US News: Limitation on Patentability of Algorithms
While Europe is waiting for a decision in the case G3/08 before the Enlarged Board of Appeal of the EPO and the US is waiting for a decision in re Bilski, the Board of Patent Appeals and Interferences of the USPTO has issued a precedential opinion (444.34 kB) on the patentability of algorithms.
A two-part inquiry is introduced for algorithms for determining whether the claimed subject matter is patentable or not. The inquiry comprises:
- Is the claim limited to a tangible practical application, in which the mathematical algorithm is applied, that results in a real-world use (e.g., “not a mere field-of-use label having no significance”)?

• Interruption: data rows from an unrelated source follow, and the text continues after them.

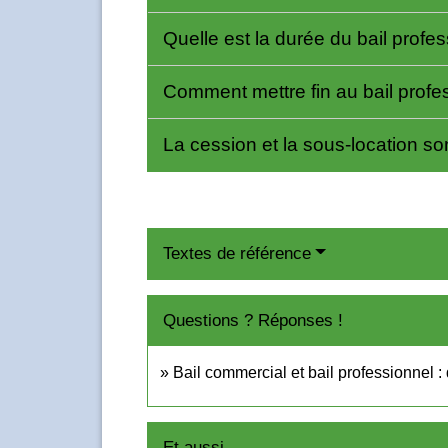
Quelle est la durée du bail profe
Comment mettre fin au bail profe
La cession et la sous-location so
Textes de référence
Questions ? Réponses !
Bail commercial et bail professionnel : 
Et aussi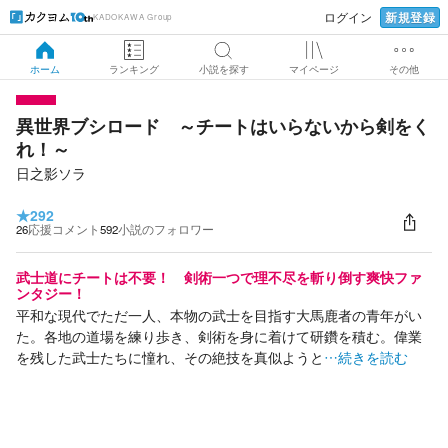
新規登録
ログイン
KADOKAWA Group
ホーム
ランキング
小説を探す
マイページ
その他
異世界ブシロード ～チートはいらないから剣をく
れ！～
日之影ソラ
★
292
26
応援コメント
592
小説のフォロワー
武士道にチートは不要！ 剣術一つで理不尽を斬り倒す爽快ファ
ンタジー！
平和な現代でただ一人、本物の武士を目指す大馬鹿者の青年がい
た。各地の道場を練り歩き、剣術を身に着けて研鑽を積む。偉業
を残した武士たちに憧れ、その絶技を真似ようと
…続きを読む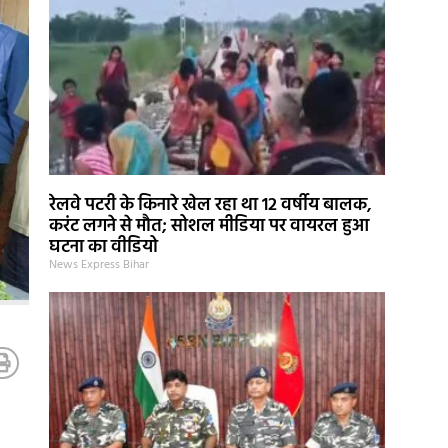
रेलवे पटरी के किनारे खेल रहा था 12 वर्षीय बालक,
करंट लगने से मौत; सोशल मीडिया पर वायरल हुआ
घटना का वीडियो
News Express Bihar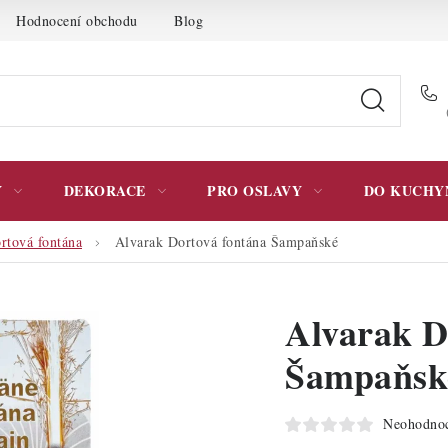
Hodnocení obchodu
Blog
Moje objednávka
Podmínky 
Y
DEKORACE
PRO OSLAVY
DO KUCHY
rtová fontána
Alvarak Dortová fontána Šampaňské
Alvarak D
Šampaňsk
Neohodno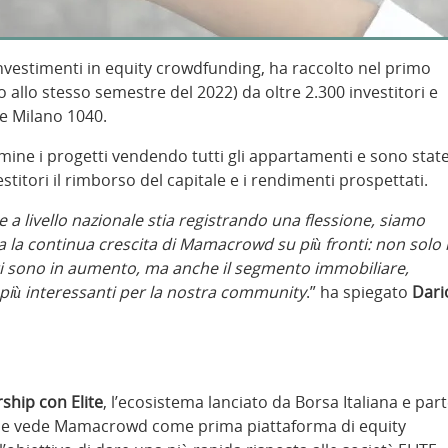
investimenti in equity crowdfunding, ha raccolto nel primo
 allo stesso semestre del 2022) da oltre 2.300 investitori e
e Milano 1040.
rmine i progetti vendendo tutti gli appartamenti e sono stat
titori il rimborso del capitale e i rendimenti prospettati.
a livello nazionale stia registrando una flessione, siamo
 la continua crescita di Mamacrowd su più fronti: non solo i
nti sono in aumento, ma anche il segmento immobiliare,
t più interessanti per la nostra community
.” ha spiegato
Dari
ship con Elite
, l’ecosistema lanciato da Borsa Italiana e par
che vede Mamacrowd come prima piattaforma di equity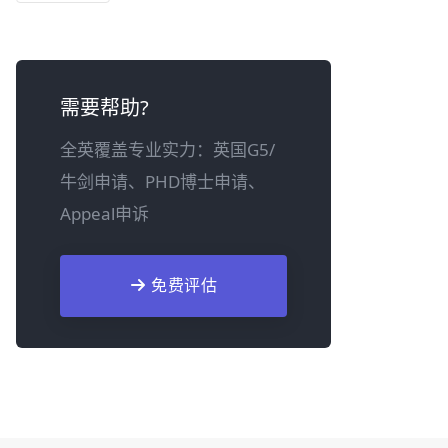
需要帮助?
全英覆盖专业实力：英国G5/
牛剑申请、PHD博士申请、
Appeal申诉
免费评估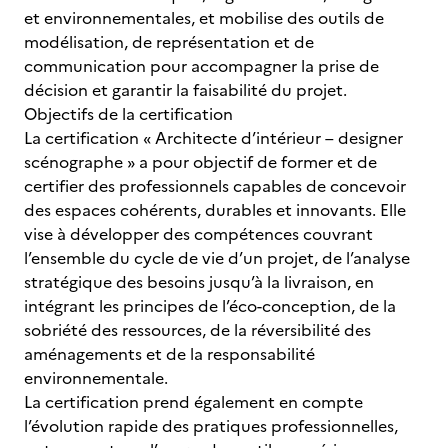
et environnementales, et mobilise des outils de
modélisation, de représentation et de
communication pour accompagner la prise de
décision et garantir la faisabilité du projet.
Objectifs de la certification
La certification « Architecte d’intérieur – designer
scénographe » a pour objectif de former et de
certifier des professionnels capables de concevoir
des espaces cohérents, durables et innovants. Elle
vise à développer des compétences couvrant
l’ensemble du cycle de vie d’un projet, de l’analyse
stratégique des besoins jusqu’à la livraison, en
intégrant les principes de l’éco-conception, de la
sobriété des ressources, de la réversibilité des
aménagements et de la responsabilité
environnementale.
La certification prend également en compte
l’évolution rapide des pratiques professionnelles,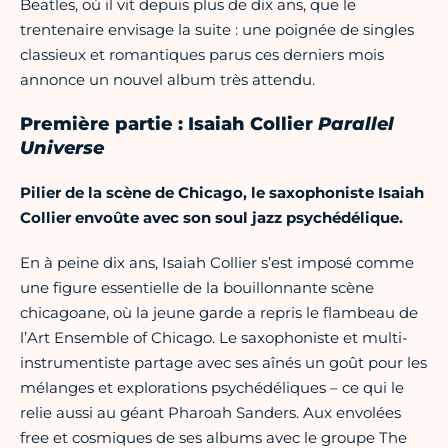
Beatles, où il vit depuis plus de dix ans, que le
trentenaire envisage la suite : une poignée de singles
classieux et romantiques parus ces derniers mois
annonce un nouvel album très attendu.
Première partie : Isaiah Collier
Parallel
Universe
Pilier de la scène de Chicago, le saxophoniste Isaiah
Collier envoûte avec son soul jazz psychédélique.
En à peine dix ans, Isaiah Collier s’est imposé comme
une figure essentielle de la bouillonnante scène
chicagoane, où la jeune garde a repris le flambeau de
l’Art Ensemble of Chicago. Le saxophoniste et multi-
instrumentiste partage avec ses aînés un goût pour les
mélanges et explorations psychédéliques – ce qui le
relie aussi au géant Pharoah Sanders. Aux envolées
free et cosmiques de ses albums avec le groupe The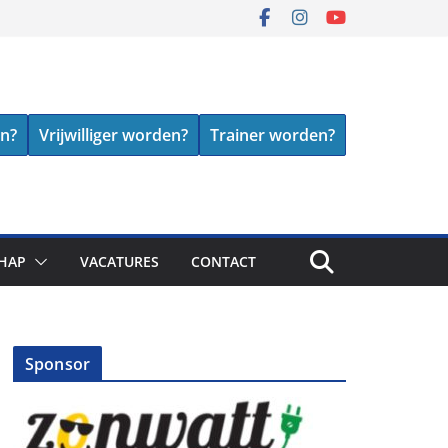
en?
Vrijwilliger worden?
Trainer worden?
HAP
VACATURES
CONTACT
Sponsor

- Is the claim limited so as to not encompass substantially all practical applications of the mathematical algorithm either “in all fields” of use of the algorithm or even in “only one field?”

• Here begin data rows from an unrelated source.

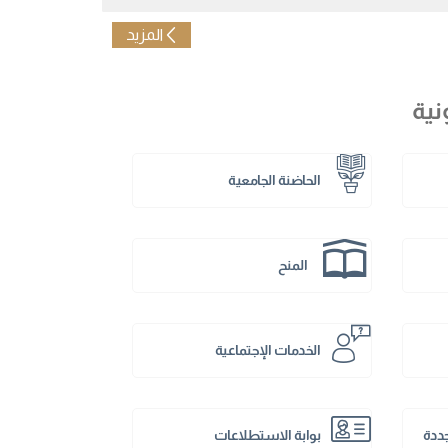
المزيد
نية
الحاضنة الجامعية
المنح
الخدمات الإجتماعية
جددة
بوابة الاستطلاعات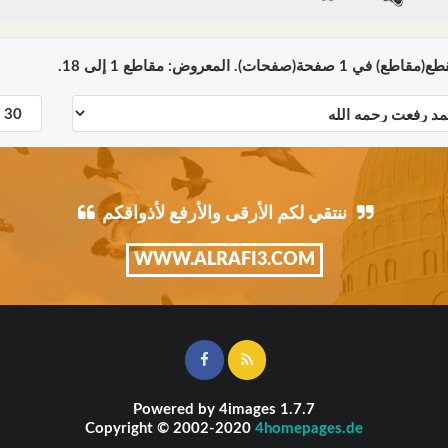
ننتقي لكم الأرقى والأرفع لأذواقكم
WWW.ALRAFI3.COM
Powered by
4images
1.7.7
Copyright © 2002-2020
4homepages.de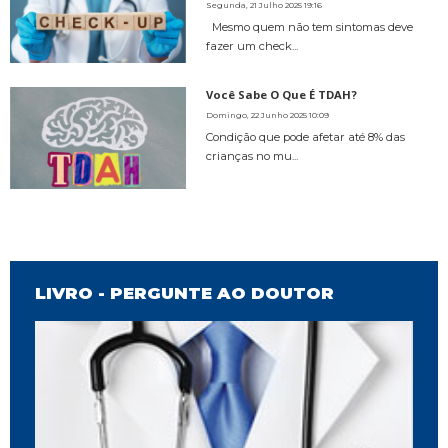
Segunda, 21 Julho 2025 19:16
Mesmo quem não tem sintomas deve
fazer um check...
Você Sabe O Que É TDAH?
Domingo, 22 Junho 2025 10:09
Condição que pode afetar até 8% das
crianças no mu...
LIVRO - PERGUNTE AO DOUTOR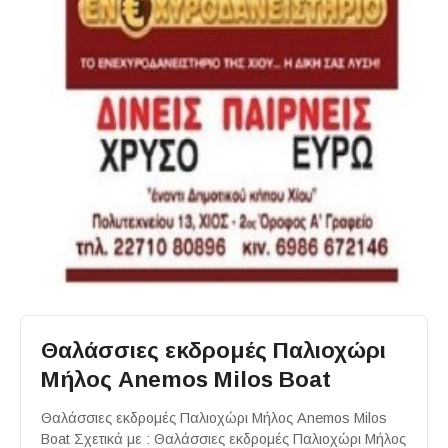
Θαλάσσιες εκδρομές Παλιοχώρι
Μήλος Anemos Milos Boat
Θαλάσσιες εκδρομές Παλιοχώρι Μήλος Anemos Milos
Boat Σχετικά με : Θαλάσσιες εκδρομές Παλιοχώρι Μήλος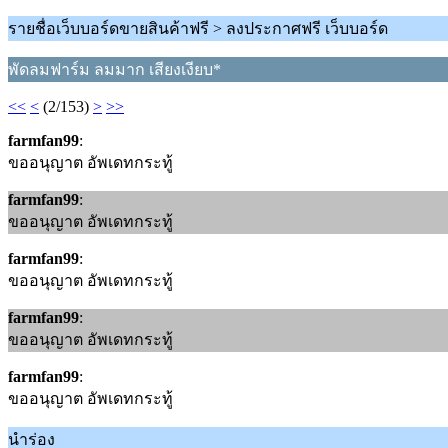
รายชื่อเว็บบอร์ดขายสินค้าฟรี > ลงประกาศฟรี เว็บบอร์ด
พัดลมฟาร์ม ลมมาก เสียงเงียบ*
<<
<
(2/153)
>
>>
farmfan99
:
ขออนุญาต อัพเดทกระทู้
farmfan99
:
ขออนุญาต อัพเดทกระทู้
farmfan99
:
ขออนุญาต อัพเดทกระทู้
farmfan99
:
ขออนุญาต อัพเดทกระทู้
farmfan99
:
ขออนุญาต อัพเดทกระทู้
นำร่อง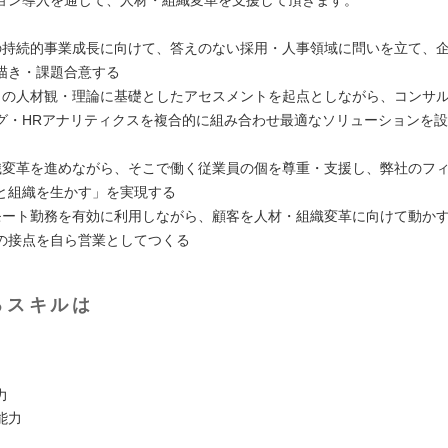
の持続的事業成長に向けて、答えのない採用・人事領域に問いを立て、
描き・課題合意する
トの人材観・理論に基礎としたアセスメントを起点としながら、コンサ
グ・HRアナリティクスを複合的に組み合わせ最適なソリューションを
織変革を進めながら、そこで働く従業員の個を尊重・支援し、弊社のフ
と組織を生かす」を実現する
モート勤務を有効に利用しながら、顧客を人材・組織変革に向けて動か
の接点を自ら営業としてつくる
るスキルは
力
能力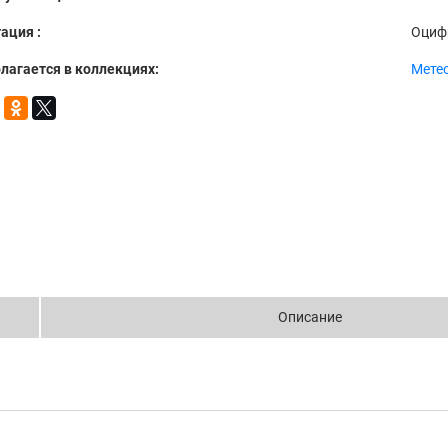
ация :
Оциф
лагается в коллекциях:
Мете
Описание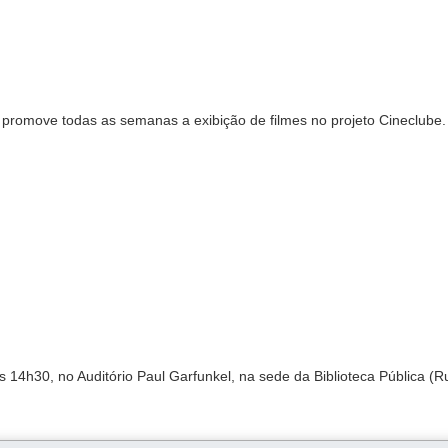
 promove todas as semanas a exibição de filmes no projeto Cineclube.
 14h30, no Auditório Paul Garfunkel, na sede da Biblioteca Pública (R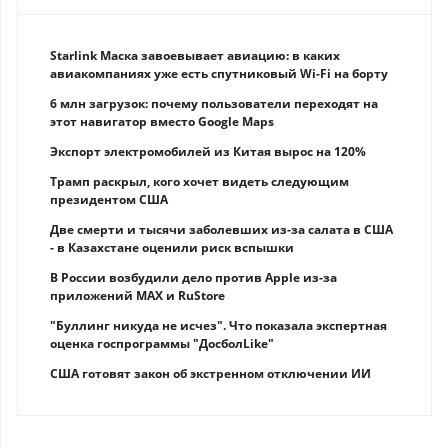
Starlink Маска завоевывает авиацию: в каких
авиакомпаниях уже есть спутниковый Wi-Fi на борту
6 млн загрузок: почему пользователи переходят на
этот навигатор вместо Google Maps
Экспорт электромобилей из Китая вырос на 120%
Трамп раскрыл, кого хочет видеть следующим
президентом США
Две смерти и тысячи заболевших из-за салата в США
- в Казахстане оценили риск вспышки
В России возбудили дело против Apple из-за
приложений MAX и RuStore
"Буллинг никуда не исчез". Что показала экспертная
оценка госпрограммы "ДосболLike"
США готовят закон об экстренном отключении ИИ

If the machine (or article of manufacture) claim fails either prong of the two-part inquiry, then the claim is not directed to patent eligible subject matter.
The inquiry obviously intends to weed out claims directed at generic applications (or no specific application at all) of algorithms. The first prong forces an applicant to define an application for the algorithm and urges him to be particular and not too abstract (“not a mere field-of-use label having no significance”). The second prong again makes sure the application is not defined too broad, as even limiting to a single field (“only one field”) is considered unallowable.